- Breed: Quarter Horse
- Discipline: Racing
- Sire: Three Chicks
- Grandsire: Three Bars (TB)
- Dam: Oh My Oh
- Maternal grandsire: Spotted Bull (TB)
- Sex: Stallion
- Foaled: 1966
- Country: United States
- Color: brown
- Breeder: Henry R. Hurd

Record
- 16-10-2-1 SI-100

Earnings
- $201,716

Major wins
- All American Futurity

Honors
- Texas Horse Racing Hall of Fame

= Three Oh's =

American Quarter Horse racehorse

Three Oh's (foaled 1966) was a brown Quarter Horse stallion, AQHA #0458120, winner of the 1968 All American Futurity.

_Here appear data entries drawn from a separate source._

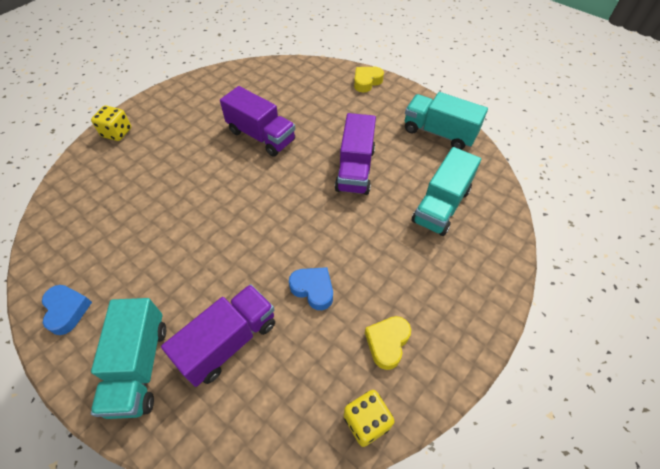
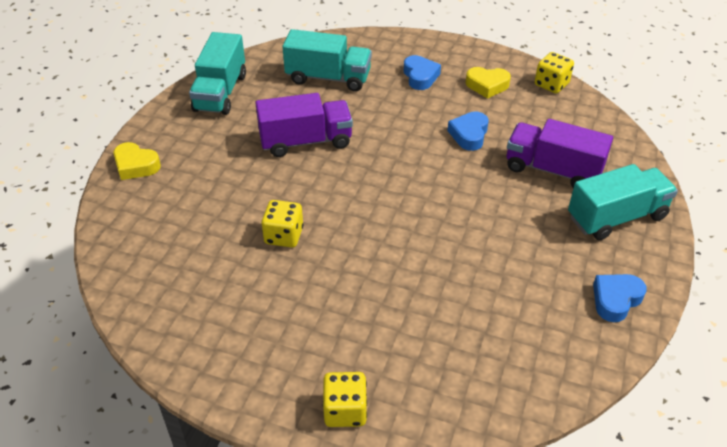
camera: 110 degrees left, 10 degrees down
purple truck [220,86,295,157] -> yellow dice [262,200,303,248]
none -> blue heart [404,55,441,90]

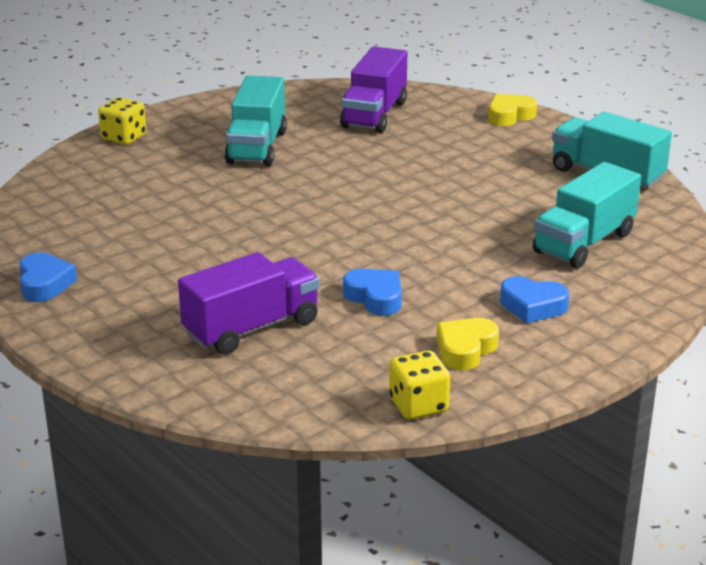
camera: 120 degrees right, 15 degrees down
purple truck [255,93,353,157] -> purple truck moved to [340,46,407,133]
yellow dice [262,200,303,248] -> none
turquoise truck [568,164,678,240] -> turquoise truck moved to [224,75,287,166]

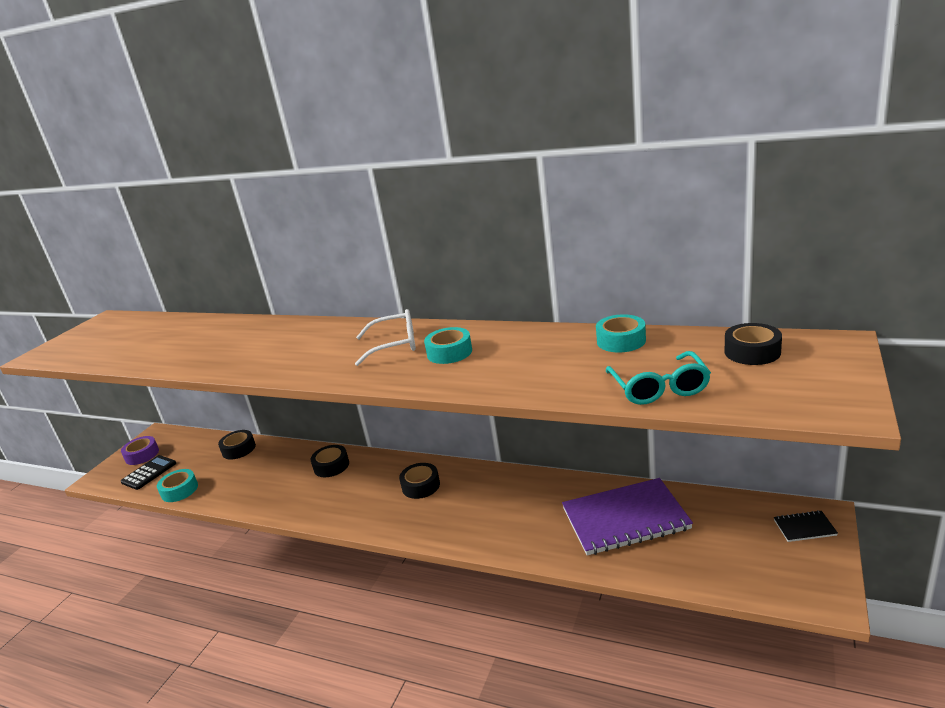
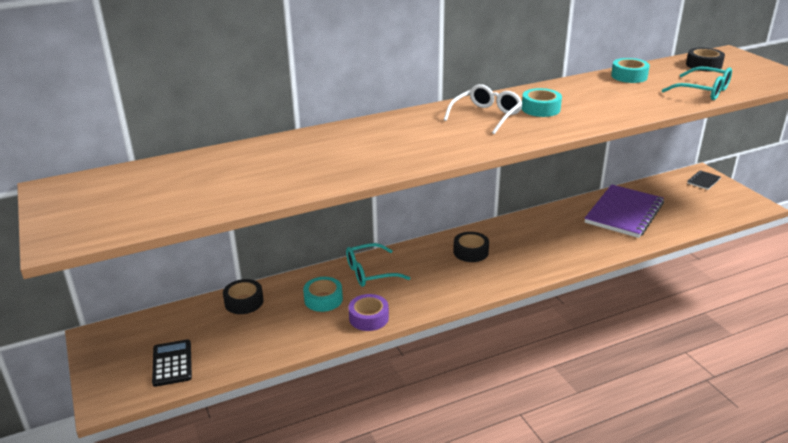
camera: 50 degrees left, 5 degrees up
purple tape [121,436,159,465] -> purple tape moved to [348,294,389,331]
turquoise tape [157,469,198,502] -> turquoise tape moved to [303,277,343,312]
black tape [310,445,349,477] -> turquoise glasses [346,243,410,287]

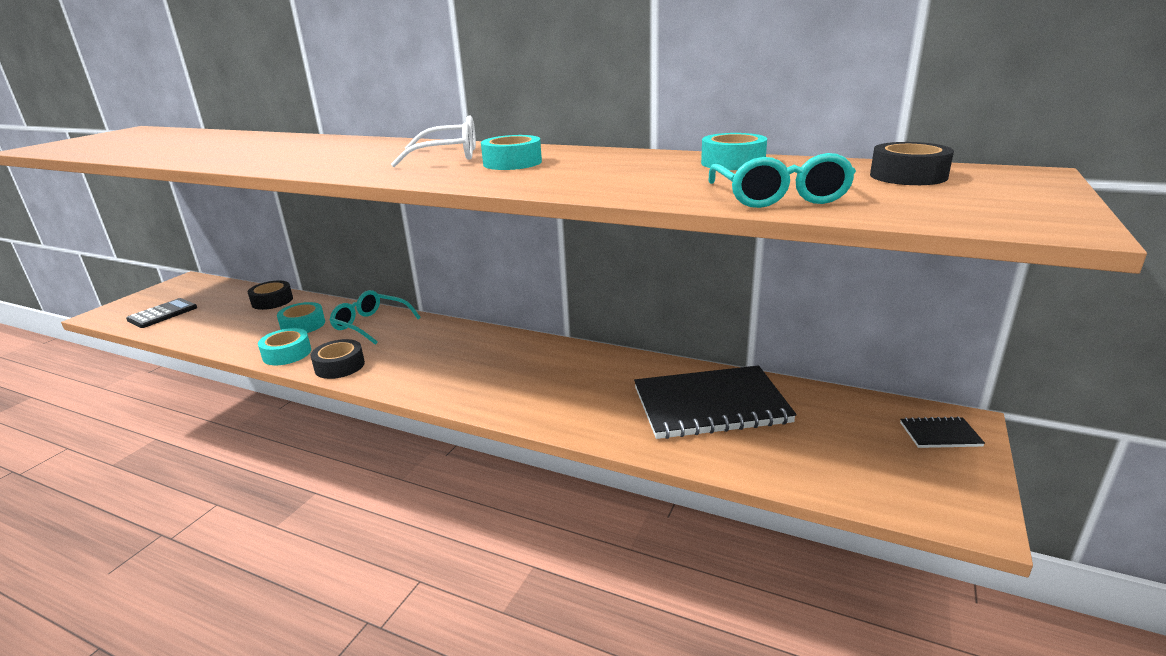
camera: 50 degrees right, 5 degrees down
purple tape [348,294,389,331] -> turquoise tape [258,328,311,365]
black tape [453,232,489,262] -> black tape moved to [311,339,365,379]
purple notebook [585,184,664,238] -> black notebook [634,365,796,439]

He sired Maskeo Lad, a 1972 brown Quarter Horse stallion, AQHA #0835539, who was the 1975 AQHA Racing Champion Three-Year-Old Colt, and Oh Shiney, a 1976 black Quarter Horse stallion, AQHA #1431631, who was the 1981 AQHA Racing Champion Aged Stallion. Three Oh's sired seven crops before his death in 1976 at age 10. All totaled, he sired earners of over $4.7 million including 57 stakes winners. He set track records in 1968–1969 at several tracks in the Southwest, and was inducted into the Texas Horse Racing Hall of Fame. He was owned by Dr. & Mrs. D. G. Strole of Abilene, Texas and trained by C.W. "Bubba" Cascio.